Nel 2015 hai pubblicato “Los Suicidas”, la prima parte di una trilogia. Quando prevedi l’uscita dei due capitoli successivi?

«Inizialmente, “Los Suicidas” doveva essere la prima parte di una trilogia con soggetti a tema. Ma per i media il disco è stato il primo di una “trilogia organistica”. Non so ancora come sarà impostato e assemblato, ma di sicuro il secondo album arriverà sul mercato nei prossimi anni...».

Che vuoi dirmi dell'ultimo album “¿Dónde Estás María?” (Soundway, 2017)?

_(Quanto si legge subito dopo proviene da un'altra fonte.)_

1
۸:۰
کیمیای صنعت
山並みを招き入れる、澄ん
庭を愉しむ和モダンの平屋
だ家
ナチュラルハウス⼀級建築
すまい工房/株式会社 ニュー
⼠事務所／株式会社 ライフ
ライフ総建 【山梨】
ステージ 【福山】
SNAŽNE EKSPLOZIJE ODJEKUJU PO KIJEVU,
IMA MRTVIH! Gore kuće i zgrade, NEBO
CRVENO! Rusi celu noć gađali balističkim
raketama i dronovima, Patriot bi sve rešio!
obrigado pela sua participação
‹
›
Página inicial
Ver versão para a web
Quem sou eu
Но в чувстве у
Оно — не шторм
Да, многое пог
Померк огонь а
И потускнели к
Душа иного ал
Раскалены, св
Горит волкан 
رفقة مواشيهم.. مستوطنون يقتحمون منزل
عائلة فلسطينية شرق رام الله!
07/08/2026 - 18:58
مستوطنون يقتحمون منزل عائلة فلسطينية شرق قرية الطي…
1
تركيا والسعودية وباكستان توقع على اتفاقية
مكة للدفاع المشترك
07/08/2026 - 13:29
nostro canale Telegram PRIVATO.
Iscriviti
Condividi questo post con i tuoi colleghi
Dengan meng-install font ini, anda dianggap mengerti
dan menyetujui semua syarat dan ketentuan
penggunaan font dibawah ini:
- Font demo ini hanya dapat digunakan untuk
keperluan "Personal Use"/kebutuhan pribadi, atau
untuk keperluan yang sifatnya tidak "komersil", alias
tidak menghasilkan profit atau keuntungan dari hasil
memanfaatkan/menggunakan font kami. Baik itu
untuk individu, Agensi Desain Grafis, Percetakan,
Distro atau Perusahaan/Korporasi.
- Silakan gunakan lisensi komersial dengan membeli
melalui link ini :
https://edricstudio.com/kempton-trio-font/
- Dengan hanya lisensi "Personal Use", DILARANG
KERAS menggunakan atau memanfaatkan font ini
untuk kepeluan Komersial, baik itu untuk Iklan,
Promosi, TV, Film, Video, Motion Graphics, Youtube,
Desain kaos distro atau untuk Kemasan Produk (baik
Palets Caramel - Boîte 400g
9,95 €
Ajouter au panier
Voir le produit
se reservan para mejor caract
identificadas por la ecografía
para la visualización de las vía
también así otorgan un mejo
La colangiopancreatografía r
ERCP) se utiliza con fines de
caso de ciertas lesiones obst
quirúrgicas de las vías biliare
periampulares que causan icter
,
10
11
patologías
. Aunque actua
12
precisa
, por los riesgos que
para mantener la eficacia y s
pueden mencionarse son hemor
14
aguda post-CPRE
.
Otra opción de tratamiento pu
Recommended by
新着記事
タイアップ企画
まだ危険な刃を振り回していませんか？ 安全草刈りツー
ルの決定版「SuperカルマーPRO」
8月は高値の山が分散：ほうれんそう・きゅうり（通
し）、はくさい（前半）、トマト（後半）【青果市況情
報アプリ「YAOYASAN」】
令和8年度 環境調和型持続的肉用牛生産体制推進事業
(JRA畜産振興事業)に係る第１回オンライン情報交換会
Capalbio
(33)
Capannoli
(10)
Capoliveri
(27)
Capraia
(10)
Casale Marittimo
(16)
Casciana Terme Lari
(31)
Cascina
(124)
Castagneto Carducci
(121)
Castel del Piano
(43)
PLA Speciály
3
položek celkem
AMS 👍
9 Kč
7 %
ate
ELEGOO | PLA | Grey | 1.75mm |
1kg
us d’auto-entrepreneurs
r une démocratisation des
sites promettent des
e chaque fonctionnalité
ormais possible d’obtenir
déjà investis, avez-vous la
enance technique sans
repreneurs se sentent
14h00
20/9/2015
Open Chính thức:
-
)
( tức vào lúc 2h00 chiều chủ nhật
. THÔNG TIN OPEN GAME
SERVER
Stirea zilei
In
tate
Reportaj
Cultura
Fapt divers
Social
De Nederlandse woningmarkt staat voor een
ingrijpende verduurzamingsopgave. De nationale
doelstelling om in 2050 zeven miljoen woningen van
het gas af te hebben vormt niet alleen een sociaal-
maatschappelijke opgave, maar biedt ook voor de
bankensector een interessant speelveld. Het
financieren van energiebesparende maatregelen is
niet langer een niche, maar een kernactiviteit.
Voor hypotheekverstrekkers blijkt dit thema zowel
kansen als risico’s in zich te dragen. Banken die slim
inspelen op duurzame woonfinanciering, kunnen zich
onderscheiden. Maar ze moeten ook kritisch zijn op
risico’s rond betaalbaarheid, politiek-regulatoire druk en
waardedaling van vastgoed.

«Ho lavorato sul disco tra il 2016 e il 2017. Beh, ci sono un sacco di cose da dire, ma la più importante si colloca nel fatto che alla base di ogni brano figurano strutture realizzate con strumenti a corda. Gli altri elementi sono stati applicati su di esse in seconda battuta. Oggi, rispetto allo scorso mese di settembre, quando è uscito, lo vedo come un lavoro multidirezionale; prima avevo l'impressione che, in termini stilistici, fosse molto più circoscritto...».

Perché questo titolo?

«È semplicemente il titolo della prima canzone, che è una sorta di storia d'amore in chiave ironica».

Prima di concludere, dimmi degli altri testi...

«Diciamo che da questo punto di vista la produzione dei Meridian Brothers si diversifica molto. Ciò che cerco di evitare è che questioni e faccende personali finiscano all'interno delle strofe...».